「経営」と「人事」に距離がある企業は成長が難しい理由:“いま”が分かるビジネス塾(2/4 ページ)
「HRテック」――近年このキーワードを耳にする機会が増えている。人材関連分野は、「人がやる仕事」という一般的なイメージとは異なり、AIなどの新しいテクノロジーとの親和性が高い。各企業が人事のデジタル化を急ぐ背景や、導入の課題などについて考察した。
人事部門を「雑用」から解放する
企業のHRテック活用の事例としては、ソフトバンクのAI採用が有名である。同社は新卒の採用業務に米IBMの「Watson」(ワトソン)を導入しており、応募者から寄せられたエントリーシートの採点にAIを用いている。ワトソンにエントリーシートを読み込ませ、合格だった場合にはそのまま通過させ、不合格だった場合には、採用担当者が確認した上で合否を判定する。
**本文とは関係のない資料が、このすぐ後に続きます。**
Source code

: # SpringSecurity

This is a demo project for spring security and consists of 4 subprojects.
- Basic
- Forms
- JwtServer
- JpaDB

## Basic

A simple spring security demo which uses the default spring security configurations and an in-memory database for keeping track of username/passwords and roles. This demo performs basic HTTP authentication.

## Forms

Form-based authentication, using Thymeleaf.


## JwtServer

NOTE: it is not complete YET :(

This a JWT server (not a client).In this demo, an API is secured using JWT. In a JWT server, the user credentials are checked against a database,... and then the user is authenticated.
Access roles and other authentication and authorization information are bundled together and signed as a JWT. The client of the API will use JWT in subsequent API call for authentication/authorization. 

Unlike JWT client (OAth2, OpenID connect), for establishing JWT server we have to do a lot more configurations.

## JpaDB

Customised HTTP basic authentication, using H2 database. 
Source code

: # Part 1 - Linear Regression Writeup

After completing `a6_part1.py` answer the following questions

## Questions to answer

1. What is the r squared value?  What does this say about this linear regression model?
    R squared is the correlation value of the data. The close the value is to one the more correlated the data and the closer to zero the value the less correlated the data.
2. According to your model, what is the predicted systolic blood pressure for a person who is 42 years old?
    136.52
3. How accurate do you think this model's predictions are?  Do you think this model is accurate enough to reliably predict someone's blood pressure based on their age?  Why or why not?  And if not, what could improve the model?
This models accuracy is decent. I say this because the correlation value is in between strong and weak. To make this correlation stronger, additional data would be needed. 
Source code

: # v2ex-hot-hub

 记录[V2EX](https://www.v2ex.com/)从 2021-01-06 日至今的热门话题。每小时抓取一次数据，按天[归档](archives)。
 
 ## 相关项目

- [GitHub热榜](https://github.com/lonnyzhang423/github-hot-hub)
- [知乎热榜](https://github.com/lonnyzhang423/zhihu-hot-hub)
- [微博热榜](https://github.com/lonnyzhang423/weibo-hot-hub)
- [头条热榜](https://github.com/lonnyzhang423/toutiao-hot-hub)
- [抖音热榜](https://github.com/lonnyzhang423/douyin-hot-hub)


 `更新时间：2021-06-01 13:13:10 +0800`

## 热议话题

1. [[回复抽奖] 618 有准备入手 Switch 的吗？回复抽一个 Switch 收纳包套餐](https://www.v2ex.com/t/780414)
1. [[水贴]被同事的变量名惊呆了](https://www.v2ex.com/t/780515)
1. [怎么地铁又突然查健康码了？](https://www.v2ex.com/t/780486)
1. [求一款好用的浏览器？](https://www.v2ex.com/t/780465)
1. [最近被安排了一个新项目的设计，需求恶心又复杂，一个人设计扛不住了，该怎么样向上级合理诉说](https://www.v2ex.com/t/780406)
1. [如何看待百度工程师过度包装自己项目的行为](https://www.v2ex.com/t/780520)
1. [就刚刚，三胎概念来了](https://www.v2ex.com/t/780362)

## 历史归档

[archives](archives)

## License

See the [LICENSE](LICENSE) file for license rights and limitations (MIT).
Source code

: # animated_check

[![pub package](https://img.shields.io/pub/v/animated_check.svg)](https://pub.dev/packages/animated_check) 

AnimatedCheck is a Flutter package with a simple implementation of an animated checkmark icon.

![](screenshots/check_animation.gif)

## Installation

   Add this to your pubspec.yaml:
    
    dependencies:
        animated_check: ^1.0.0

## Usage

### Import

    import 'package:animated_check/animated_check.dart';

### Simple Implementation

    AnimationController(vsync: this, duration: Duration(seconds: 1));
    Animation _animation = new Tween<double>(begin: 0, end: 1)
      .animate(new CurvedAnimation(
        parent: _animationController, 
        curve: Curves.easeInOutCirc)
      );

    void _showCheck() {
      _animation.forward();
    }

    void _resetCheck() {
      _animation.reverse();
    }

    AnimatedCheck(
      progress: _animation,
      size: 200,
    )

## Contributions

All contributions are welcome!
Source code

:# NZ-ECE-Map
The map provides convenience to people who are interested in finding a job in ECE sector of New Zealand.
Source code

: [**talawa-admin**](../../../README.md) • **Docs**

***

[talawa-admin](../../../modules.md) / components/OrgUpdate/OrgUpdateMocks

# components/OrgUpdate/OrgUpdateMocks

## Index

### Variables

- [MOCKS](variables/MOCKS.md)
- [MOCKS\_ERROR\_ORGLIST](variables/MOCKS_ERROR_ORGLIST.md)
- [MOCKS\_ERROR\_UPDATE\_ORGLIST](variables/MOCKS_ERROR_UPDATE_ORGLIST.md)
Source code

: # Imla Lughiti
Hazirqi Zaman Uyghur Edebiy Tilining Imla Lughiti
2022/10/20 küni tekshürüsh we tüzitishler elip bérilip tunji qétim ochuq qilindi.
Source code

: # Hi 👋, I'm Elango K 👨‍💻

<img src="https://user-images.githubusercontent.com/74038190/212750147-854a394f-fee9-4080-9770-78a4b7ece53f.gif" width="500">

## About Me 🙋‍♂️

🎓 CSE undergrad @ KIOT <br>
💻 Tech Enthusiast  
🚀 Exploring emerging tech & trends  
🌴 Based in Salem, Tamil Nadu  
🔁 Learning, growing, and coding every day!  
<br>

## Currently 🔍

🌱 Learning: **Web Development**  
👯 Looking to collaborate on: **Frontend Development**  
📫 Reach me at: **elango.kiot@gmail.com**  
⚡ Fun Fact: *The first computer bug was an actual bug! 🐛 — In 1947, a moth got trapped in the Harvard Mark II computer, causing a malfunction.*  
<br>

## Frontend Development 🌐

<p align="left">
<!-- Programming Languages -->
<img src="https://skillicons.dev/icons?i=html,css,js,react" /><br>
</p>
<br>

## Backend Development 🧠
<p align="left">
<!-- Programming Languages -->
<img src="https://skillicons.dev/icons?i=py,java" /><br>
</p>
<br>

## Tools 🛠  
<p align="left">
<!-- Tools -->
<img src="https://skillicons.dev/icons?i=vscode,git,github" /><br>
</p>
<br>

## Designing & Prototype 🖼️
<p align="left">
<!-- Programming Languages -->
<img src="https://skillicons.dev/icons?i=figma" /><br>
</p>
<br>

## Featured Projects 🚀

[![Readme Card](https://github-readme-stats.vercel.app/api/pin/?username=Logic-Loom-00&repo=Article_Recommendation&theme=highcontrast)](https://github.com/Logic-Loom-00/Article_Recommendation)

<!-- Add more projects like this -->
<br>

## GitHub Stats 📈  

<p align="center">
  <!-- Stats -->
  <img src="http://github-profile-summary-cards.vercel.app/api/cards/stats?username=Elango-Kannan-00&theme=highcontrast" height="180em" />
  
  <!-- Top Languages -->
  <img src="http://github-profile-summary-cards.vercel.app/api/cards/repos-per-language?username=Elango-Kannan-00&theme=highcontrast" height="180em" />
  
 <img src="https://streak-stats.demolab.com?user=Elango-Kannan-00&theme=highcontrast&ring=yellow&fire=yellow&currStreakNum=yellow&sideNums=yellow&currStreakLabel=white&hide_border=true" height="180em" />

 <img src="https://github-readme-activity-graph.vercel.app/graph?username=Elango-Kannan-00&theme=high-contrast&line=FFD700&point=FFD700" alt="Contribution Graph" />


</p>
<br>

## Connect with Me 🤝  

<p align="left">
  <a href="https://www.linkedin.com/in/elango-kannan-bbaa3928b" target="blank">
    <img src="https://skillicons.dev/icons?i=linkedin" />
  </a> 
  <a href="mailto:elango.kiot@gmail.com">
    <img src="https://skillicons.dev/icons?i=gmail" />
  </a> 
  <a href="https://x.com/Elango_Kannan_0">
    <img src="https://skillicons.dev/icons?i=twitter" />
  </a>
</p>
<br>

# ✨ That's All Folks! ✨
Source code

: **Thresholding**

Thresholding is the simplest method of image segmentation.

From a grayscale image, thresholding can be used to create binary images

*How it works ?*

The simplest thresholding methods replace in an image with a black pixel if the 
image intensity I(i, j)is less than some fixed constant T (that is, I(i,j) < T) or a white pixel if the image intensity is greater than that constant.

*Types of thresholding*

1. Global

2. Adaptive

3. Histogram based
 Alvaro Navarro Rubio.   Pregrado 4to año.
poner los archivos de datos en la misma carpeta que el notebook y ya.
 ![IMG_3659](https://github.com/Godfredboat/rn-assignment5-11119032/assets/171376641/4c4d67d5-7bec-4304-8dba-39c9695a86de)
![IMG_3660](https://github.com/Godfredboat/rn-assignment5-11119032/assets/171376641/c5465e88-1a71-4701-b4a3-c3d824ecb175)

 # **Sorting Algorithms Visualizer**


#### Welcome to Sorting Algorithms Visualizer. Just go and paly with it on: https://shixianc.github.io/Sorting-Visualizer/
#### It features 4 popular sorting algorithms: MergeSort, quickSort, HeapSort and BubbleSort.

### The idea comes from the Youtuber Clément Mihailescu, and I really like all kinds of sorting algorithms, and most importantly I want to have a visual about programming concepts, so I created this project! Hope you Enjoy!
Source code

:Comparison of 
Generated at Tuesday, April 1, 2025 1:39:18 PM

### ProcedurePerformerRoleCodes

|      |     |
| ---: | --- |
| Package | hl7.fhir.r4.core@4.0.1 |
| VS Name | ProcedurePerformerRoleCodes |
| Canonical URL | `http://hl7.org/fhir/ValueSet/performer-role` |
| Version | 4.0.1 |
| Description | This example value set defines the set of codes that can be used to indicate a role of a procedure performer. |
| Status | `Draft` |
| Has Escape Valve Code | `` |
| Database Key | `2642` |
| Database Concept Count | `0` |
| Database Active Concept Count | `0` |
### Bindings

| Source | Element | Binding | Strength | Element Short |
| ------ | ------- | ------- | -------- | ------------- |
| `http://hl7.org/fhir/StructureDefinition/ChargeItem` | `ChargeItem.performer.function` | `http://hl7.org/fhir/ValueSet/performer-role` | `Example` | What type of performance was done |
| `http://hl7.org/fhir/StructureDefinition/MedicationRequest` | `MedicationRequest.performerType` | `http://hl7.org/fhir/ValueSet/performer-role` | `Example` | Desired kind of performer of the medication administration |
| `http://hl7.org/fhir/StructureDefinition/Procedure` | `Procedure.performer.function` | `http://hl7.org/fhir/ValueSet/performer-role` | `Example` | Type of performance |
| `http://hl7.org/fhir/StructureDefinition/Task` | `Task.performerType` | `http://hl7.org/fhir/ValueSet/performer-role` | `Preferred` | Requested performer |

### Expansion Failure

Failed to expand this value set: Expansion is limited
同社の狙いはあくまでも採用業務の効率化であって、AIで人を判断することではない。有名企業の人事部門には大量のエントリーシートが寄せられるが、明らかに求める人材と合致しないケースも多く、こうしたエントリーシートを振り分ける作業はかなりの手間となっていた。振り分けという「単純作業」をAIに任せることで、採用担当者は面接や、相手を口説く(入社の動機付け)業務に専念することができる。
また、システム化を進めることで採用後の検証も容易になる。これまでは採用した人材が、どのように企業に貢献したのか、あるいは採用基準が適切だったのか――こうした検証はあまり行われてこなかった。一連の業務をシステム化することができれば、いわゆるPDCAサイクルの確立も容易になるだろう。
人材サービスのビズリーチは、前述したような総合的な人材管理サービスの提供を始めており、日立製作所やNECといったITベンダー各社も関連のITソリューションを積極的に提案するようになってきた。同じく人材企業のパーソルホールディングスでは、社員のデータを蓄積することで退職予測に生かしたり、社員をどこに異動させると活躍できるのかが分かる異動シミュレーションにも取り組んでいる。
当面はこうしたテクノロジーの活用によって人事業務の生産性を高めていくフェーズが続くことになる。